- _Extracted entries_:
┄┄┄┄┄┄┄┄┄┄
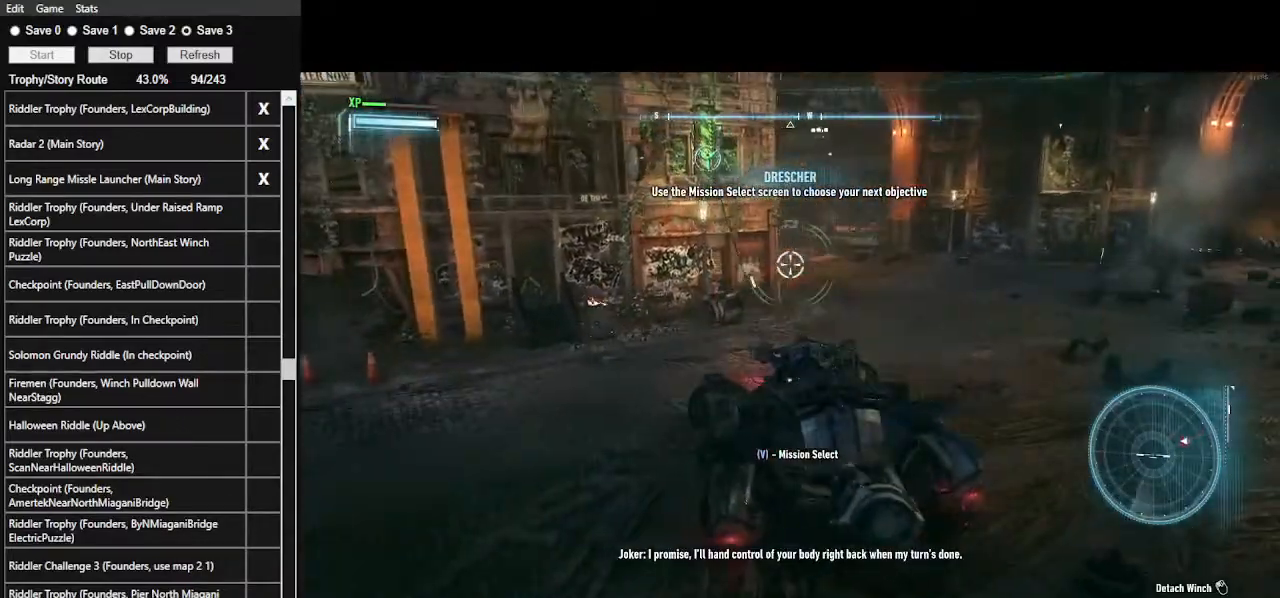
{"keys": ["d", "w"], "mouse": ["right"], "events": [[33, "w", "down"], [167, "mouse_left", "down"], [267, "mouse_left", "up"]]}
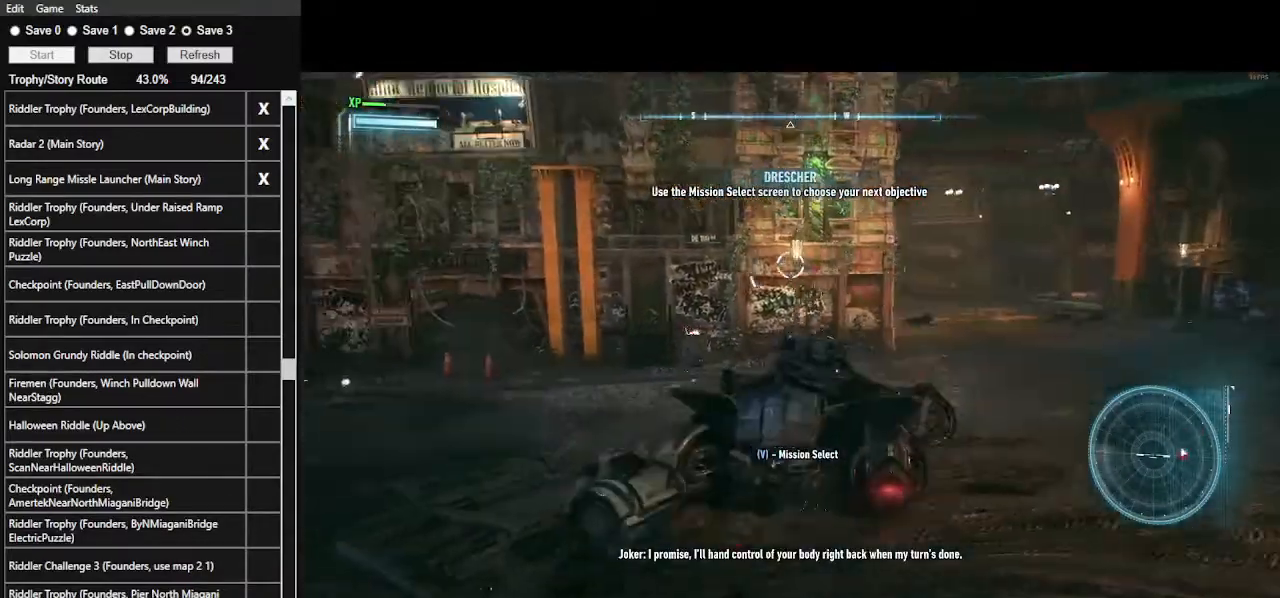
{"keys": ["d"], "mouse": ["right"], "events": [[67, "w", "up"]]}
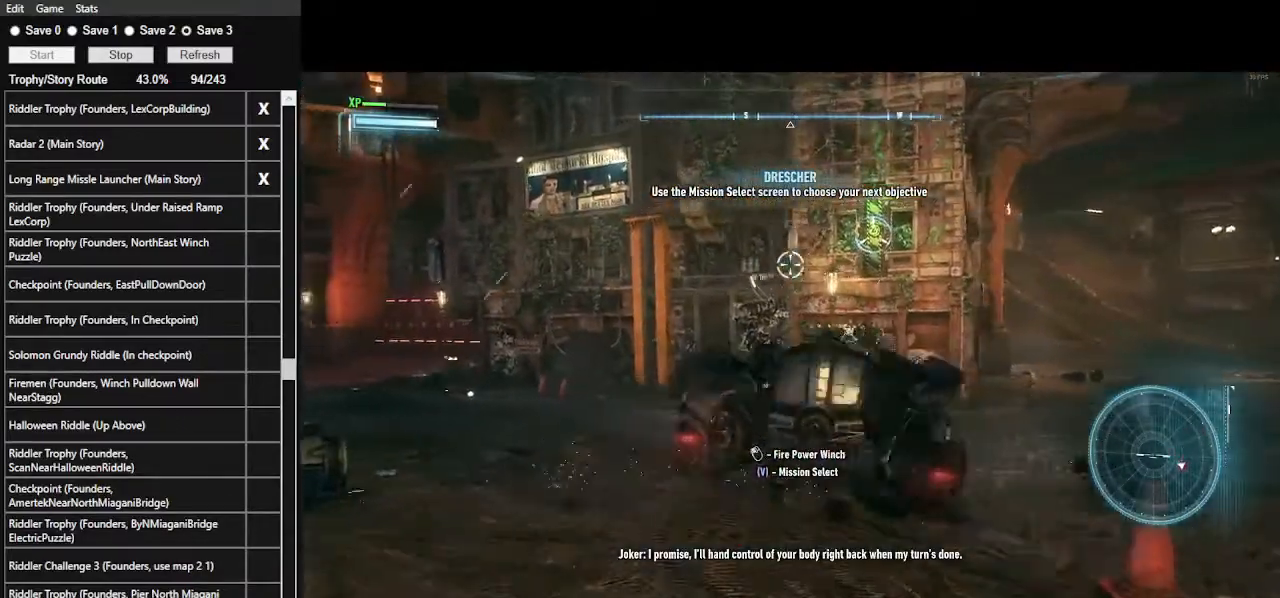
{"keys": [], "mouse": ["right"], "events": [[333, "d", "up"]]}
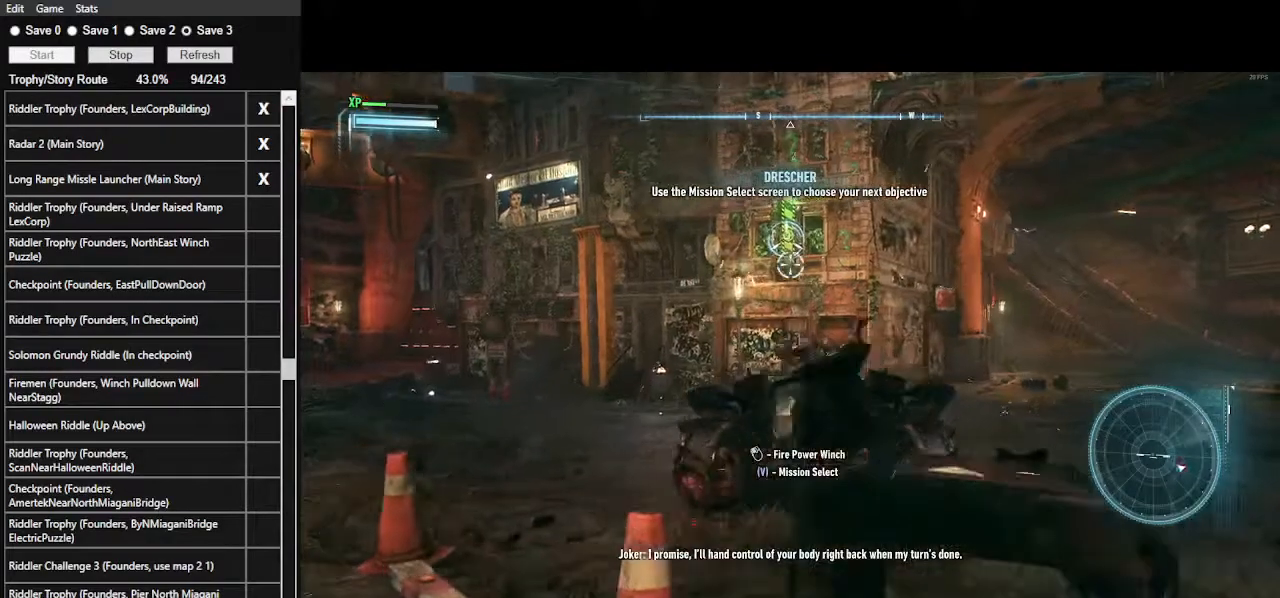
{"keys": ["s"], "mouse": ["right"], "events": [[33, "mouse_left", "down"], [133, "mouse_left", "up"], [167, "s", "down"]]}
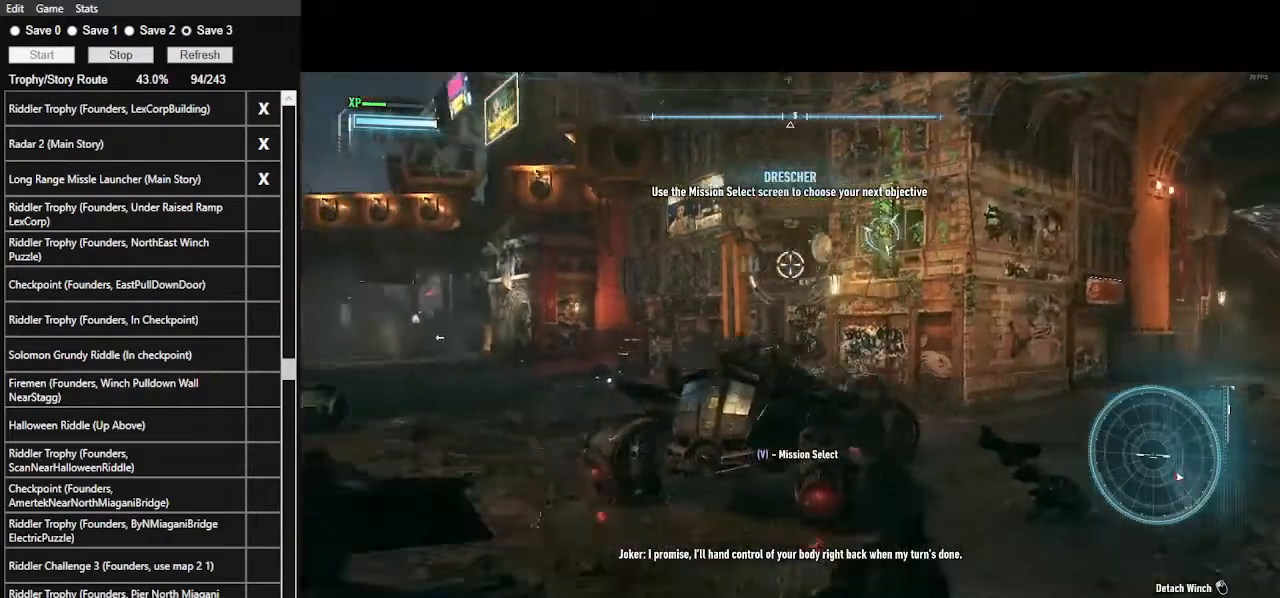
{"keys": ["s"], "mouse": ["right"], "events": []}
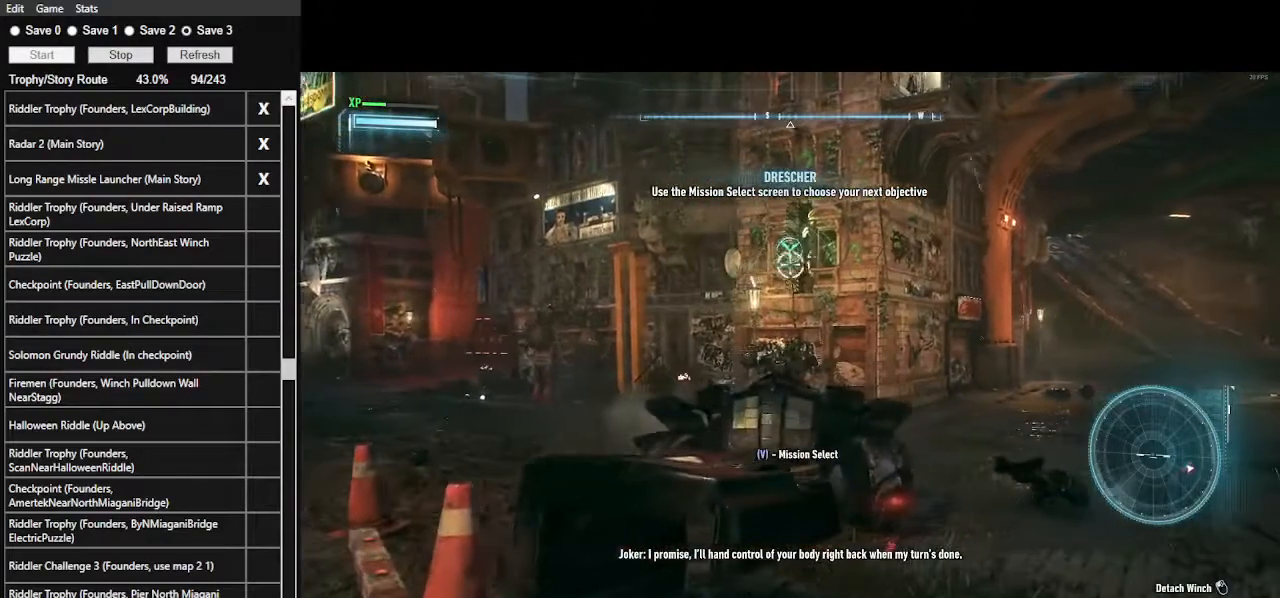
{"keys": ["s"], "mouse": ["right"], "events": []}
┄┄┄┄┄┄┄┄┄┄
An exact copy of the entries above is required, with the pictures left out.

- _Answer space_:
{"keys": ["d", "w"], "mouse": ["right"], "events": [[33, "w", "down"], [167, "mouse_left", "down"], [267, "mouse_left", "up"]]}
{"keys": ["d"], "mouse": ["right"], "events": [[67, "w", "up"]]}
{"keys": [], "mouse": ["right"], "events": [[333, "d", "up"]]}
{"keys": ["s"], "mouse": ["right"], "events": [[33, "mouse_left", "down"], [133, "mouse_left", "up"], [167, "s", "down"]]}
{"keys": ["s"], "mouse": ["right"], "events": []}
{"keys": ["s"], "mouse": ["right"], "events": []}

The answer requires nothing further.